▸ **TASK INSTRUCTIONS**: Reproduce the items below verbatim, from their first line through the line containing "Portable Fold-in-Half Utility T", with both of those lines included.

▸ **SUPPLIED INFORMATION**:
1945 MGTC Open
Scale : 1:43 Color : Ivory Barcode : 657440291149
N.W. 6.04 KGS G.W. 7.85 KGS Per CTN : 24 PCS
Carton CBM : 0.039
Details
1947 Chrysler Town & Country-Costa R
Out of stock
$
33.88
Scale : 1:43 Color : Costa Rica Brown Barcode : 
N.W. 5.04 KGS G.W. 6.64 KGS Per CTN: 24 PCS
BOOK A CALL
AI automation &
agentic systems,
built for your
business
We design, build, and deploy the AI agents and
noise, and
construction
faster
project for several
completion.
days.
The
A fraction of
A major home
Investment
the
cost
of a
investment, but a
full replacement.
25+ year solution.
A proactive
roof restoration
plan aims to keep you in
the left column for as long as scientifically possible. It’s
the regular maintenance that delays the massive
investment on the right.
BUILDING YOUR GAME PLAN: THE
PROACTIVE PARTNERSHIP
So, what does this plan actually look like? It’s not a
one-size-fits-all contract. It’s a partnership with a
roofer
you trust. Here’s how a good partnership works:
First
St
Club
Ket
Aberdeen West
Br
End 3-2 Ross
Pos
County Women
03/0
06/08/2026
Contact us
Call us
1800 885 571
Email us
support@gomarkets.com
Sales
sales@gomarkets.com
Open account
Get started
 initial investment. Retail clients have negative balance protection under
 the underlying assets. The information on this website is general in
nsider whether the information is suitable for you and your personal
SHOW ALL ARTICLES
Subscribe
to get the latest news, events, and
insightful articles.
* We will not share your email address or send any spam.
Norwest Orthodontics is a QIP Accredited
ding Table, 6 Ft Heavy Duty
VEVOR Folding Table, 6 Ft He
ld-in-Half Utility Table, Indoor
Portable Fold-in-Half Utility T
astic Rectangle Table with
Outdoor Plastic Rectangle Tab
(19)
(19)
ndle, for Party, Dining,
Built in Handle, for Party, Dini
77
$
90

▸ **ANSWER**:
1945 MGTC Open
Scale : 1:43 Color : Ivory Barcode : 657440291149
N.W. 6.04 KGS G.W. 7.85 KGS Per CTN : 24 PCS
Carton CBM : 0.039
Details
1947 Chrysler Town & Country-Costa R
Out of stock
$
33.88
Scale : 1:43 Color : Costa Rica Brown Barcode : 
N.W. 5.04 KGS G.W. 6.64 KGS Per CTN: 24 PCS
BOOK A CALL
AI automation &
agentic systems,
built for your
business
We design, build, and deploy the AI agents and
noise, and
construction
faster
project for several
completion.
days.
The
A fraction of
A major home
Investment
the
cost
of a
investment, but a
full replacement.
25+ year solution.
A proactive
roof restoration
plan aims to keep you in
the left column for as long as scientifically possible. It’s
the regular maintenance that delays the massive
investment on the right.
BUILDING YOUR GAME PLAN: THE
PROACTIVE PARTNERSHIP
So, what does this plan actually look like? It’s not a
one-size-fits-all contract. It’s a partnership with a
roofer
you trust. Here’s how a good partnership works:
First
St
Club
Ket
Aberdeen West
Br
End 3-2 Ross
Pos
County Women
03/0
06/08/2026
Contact us
Call us
1800 885 571
Email us
support@gomarkets.com
Sales
sales@gomarkets.com
Open account
Get started
 initial investment. Retail clients have negative balance protection under
 the underlying assets. The information on this website is general in
nsider whether the information is suitable for you and your personal
SHOW ALL ARTICLES
Subscribe
to get the latest news, events, and
insightful articles.
* We will not share your email address or send any spam.
Norwest Orthodontics is a QIP Accredited
ding Table, 6 Ft Heavy Duty
VEVOR Folding Table, 6 Ft He
ld-in-Half Utility Table, Indoor
Portable Fold-in-Half Utility T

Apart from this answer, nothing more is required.